Furthermore, Garrett employed the services of the U.S. Marshal's Office, an agency presumably familiar with the requirements of proper service, to serve the defendants. The U.S. Marshal's Office, in its regular role as process server, would ordinarily be familiar with the requirements of proper service on both individuals and municipalities, and thus would know that service on a mayor's secretary is not appropriate service for either municipalities or individuals other than the secretary herself. If the Marshal was unfamiliar with the correct procedure (and I do not fault them for being unfamiliar if that was the case), it is difficult to tag Garrett for his own lack of knowledge. A party proceeding in forma pauperis is entitled to rely on the United States Marshals to effect proper service and should not be penalized for failure to effect service where such failure is not due to fault on the litigant's part. Middleton v. City of Lakeland, 830 F. Supp. 1449, 1452 (M.D.Fla. 1993) (citing Fowler v. Jones, 899 F.2d 1088 (11th Cir. 1990)).
To facilitate this process, I determine that additional assistance should be provided to Garrett to help him perfect service on defendants, just as the Court determined in Dudley v. Texas Instruments, Inc., No. CIV.A. 302CV292M, 2002 WL 992766 (N.D.Tex. May 13, 2002). Although the option of a waiver of service of process is not appropriate at this late stage, see Miles v. WTMX Radio Network, No. 02 C 0427, 2002 WL 1613762 (N.D.Ill. Jul 17, 2002), other procedures may be implemented.
First, within 2 weeks of the date of this order, counsel for defendants Miller, Webb, Ashley, Tyler, and Wright are ordered to provide Garrett addresses at which said defendants can be served. See Dudley, 2002 WL 992766, at *2 (establishing similar procedure to assist pro se plaintiff in obtaining service of process); Monroe v. Texas Utilities Co., No. CIV.A. 301CV1012d 2002 WL 413866, at *3-4 (N.D.Tex. Mar. 11, 2002) (same).

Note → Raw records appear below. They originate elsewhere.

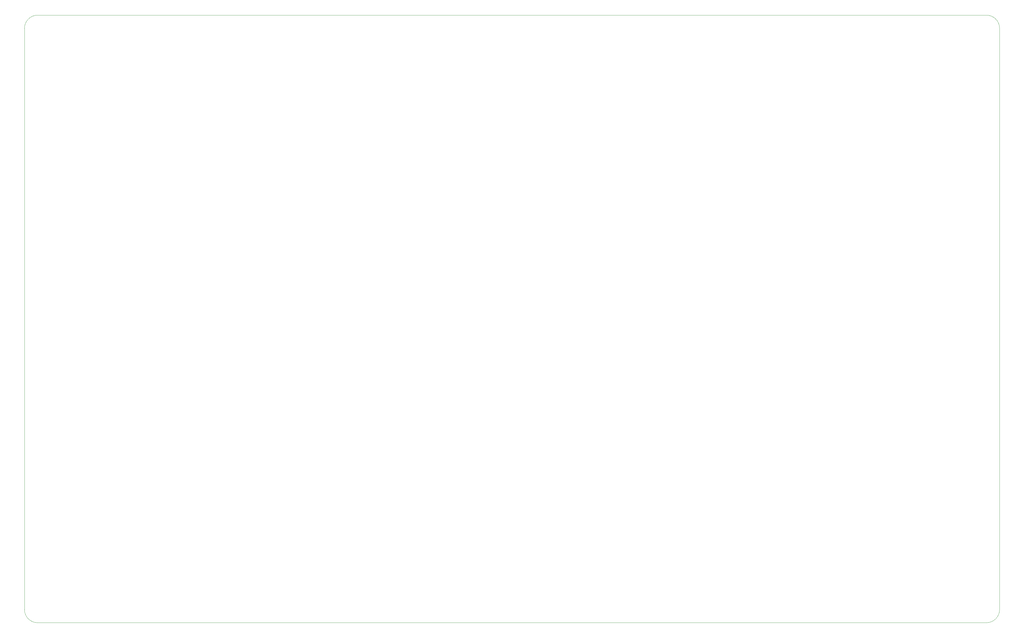
<source format=gbr>
%TF.GenerationSoftware,KiCad,Pcbnew,9.0.5*%
%TF.CreationDate,2025-11-19T13:11:48+02:00*%
%TF.ProjectId,KICAD PEQ,4b494341-4420-4504-9551-2e6b69636164,rev?*%
%TF.SameCoordinates,Original*%
%TF.FileFunction,Profile,NP*%
%FSLAX46Y46*%
G04 Gerber Fmt 4.6, Leading zero omitted, Abs format (unit mm)*
G04 Created by KiCad (PCBNEW 9.0.5) date 2025-11-19 13:11:48*
%MOMM*%
%LPD*%
G01*
G04 APERTURE LIST*
%TA.AperFunction,Profile*%
%ADD10C,0.050000*%
%TD*%
G04 APERTURE END LIST*
D10*
X368935000Y-240665000D02*
G75*
G02*
X364490000Y-245110000I-4445000J0D01*
G01*
X368935000Y-240665000D02*
X368935000Y-45720000D01*
X364490000Y-41275000D02*
G75*
G02*
X368935000Y-45720000I0J-4445000D01*
G01*
X41910000Y-45720000D02*
G75*
G02*
X46355000Y-41275000I4445000J0D01*
G01*
X364490000Y-41275000D02*
X46355000Y-41275000D01*
X41910000Y-45720000D02*
X41910000Y-240665000D01*
X46355000Y-245110000D02*
X364490000Y-245110000D01*
X46355000Y-245110000D02*
G75*
G02*
X41910000Y-240665000I0J4445000D01*
G01*
M02*

</source>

Defendant Lymore is not included within the group because he is not a party to the motions to vacate and dismiss, and, as such, it is not clear whether Defendant Lymore is represented by counsel.
Second, within 57 days after receipt of these addresses, Garrett is ordered to direct the Marshals to make service to the City Clerk or Mayor of the City of Markham on behalf of defendant City of Markham and personal service on individual defendants at addresses provided by defense counsel.
Third, within one week following the perfection of service on all defendants, Garrett is instructed to provide proof of service to this Court. If service has not been perfected within the 57 days hereby ordered, Garrett is ordered to provide an explanation for why service has not been perfected.
As a final note, I grant leave to defendants (along with a strong recommendation) to re-submit potentially valid arguments raised in their pleadings in a proper Rule 12(b)(6) or 12(b)(4) motion to dismiss. I will entertain such a motion, if defendants wish, during the period in which Garrett has to perfect service. If defendants so submit such a motion, however, I advise them to consider footnote 2 of this opinion.
For the aforementioned reasons, defendants' Motion to Vacate is GRANTED, defendants' Motion to Dismiss for Failure to Effectuate Proper Service Upon the Defendants is DENIED, and plaintiff's Motion for Judgment by Default is DENIED.